**EXERCISE AIM**
Could you copy every record below exactly, leaving out the pictures?

BEGIN INPUT FOR THIS TASK

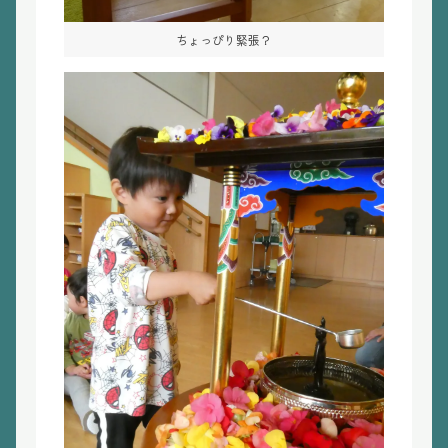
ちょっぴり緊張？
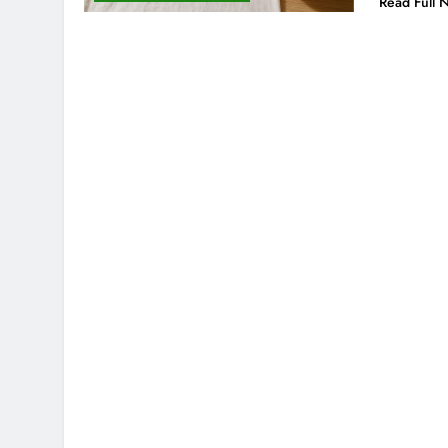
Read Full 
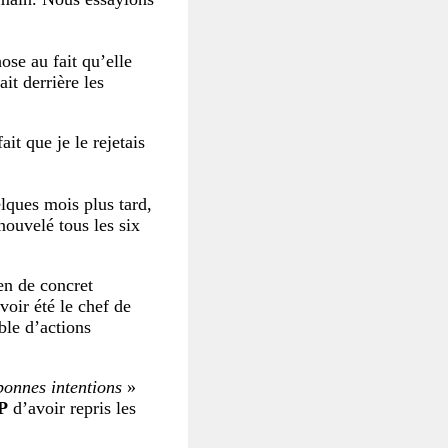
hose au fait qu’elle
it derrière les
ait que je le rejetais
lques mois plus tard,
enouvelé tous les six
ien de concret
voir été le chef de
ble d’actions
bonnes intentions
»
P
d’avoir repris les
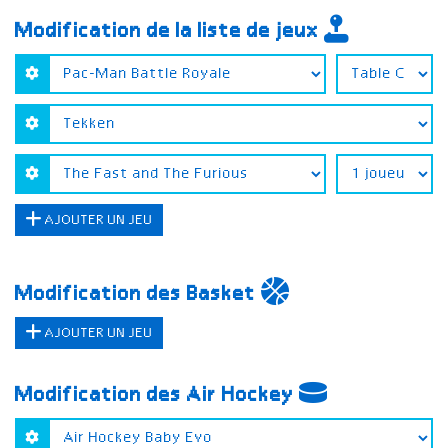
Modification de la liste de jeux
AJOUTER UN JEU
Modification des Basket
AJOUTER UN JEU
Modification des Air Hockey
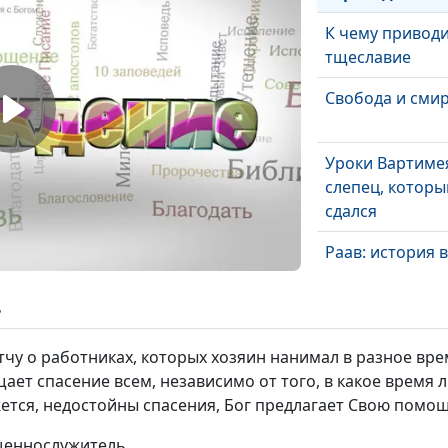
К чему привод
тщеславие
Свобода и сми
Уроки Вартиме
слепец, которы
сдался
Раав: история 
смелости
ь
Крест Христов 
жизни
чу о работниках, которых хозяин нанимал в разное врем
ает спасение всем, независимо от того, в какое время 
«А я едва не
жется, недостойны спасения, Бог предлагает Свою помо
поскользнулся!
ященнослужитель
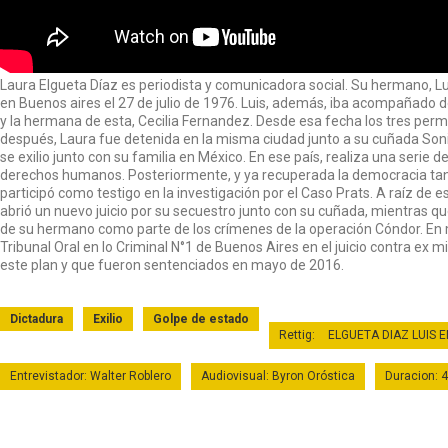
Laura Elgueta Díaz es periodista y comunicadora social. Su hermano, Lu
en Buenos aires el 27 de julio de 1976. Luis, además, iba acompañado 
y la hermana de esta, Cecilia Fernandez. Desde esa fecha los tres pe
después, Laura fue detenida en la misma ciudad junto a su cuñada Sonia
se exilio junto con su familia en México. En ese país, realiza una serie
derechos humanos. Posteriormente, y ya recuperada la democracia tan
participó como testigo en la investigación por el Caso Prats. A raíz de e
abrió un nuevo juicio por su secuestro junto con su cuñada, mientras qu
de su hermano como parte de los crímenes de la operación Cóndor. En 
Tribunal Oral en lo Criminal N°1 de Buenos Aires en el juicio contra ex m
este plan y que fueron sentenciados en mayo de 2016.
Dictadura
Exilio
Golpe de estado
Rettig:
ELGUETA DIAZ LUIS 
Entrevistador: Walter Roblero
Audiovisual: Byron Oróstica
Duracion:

END INPUT FOR THIS TASK

**EXPECTED ANSWER**
ちょっぴり緊張？
Read Full 
hose au fait qu’elle
it derrière les
ait que je le rejetais
lques mois plus tard,
enouvelé tous les six
ien de concret
voir été le chef de
ble d’actions
bonnes intentions
»
P
d’avoir repris les
Modification de la liste de jeux
AJOUTER UN JEU
Modification des Basket
AJOUTER UN JEU
Modification des Air Hockey
К чему привод
тщеславие
Свобода и сми
Уроки Вартиме
слепец, которы
сдался
Раав: история 
смелости
ь
Крест Христов 
жизни
чу о работниках, которых хозяин нанимал в разное врем
ает спасение всем, независимо от того, в какое время 
«А я едва не
жется, недостойны спасения, Бог предлагает Свою помо
поскользнулся!
ященнослужитель
Laura Elgueta Díaz es periodista y comunicadora social. Su hermano, Lu
en Buenos aires el 27 de julio de 1976. Luis, además, iba acompañado 
y la hermana de esta, Cecilia Fernandez. Desde esa fecha los tres pe
después, Laura fue detenida en la misma ciudad junto a su cuñada Sonia
se exilio junto con su familia en México. En ese país, realiza una serie
derechos humanos. Posteriormente, y ya recuperada la democracia tan
participó como testigo en la investigación por el Caso Prats. A raíz de e
abrió un nuevo juicio por su secuestro junto con su cuñada, mientras qu
de su hermano como parte de los crímenes de la operación Cóndor. En 
Tribunal Oral en lo Criminal N°1 de Buenos Aires en el juicio contra ex m
este plan y que fueron sentenciados en mayo de 2016.
Dictadura
Exilio
Golpe de estado
Rettig:
ELGUETA DIAZ LUIS 
Entrevistador: Walter Roblero
Audiovisual: Byron Oróstica
Duracion:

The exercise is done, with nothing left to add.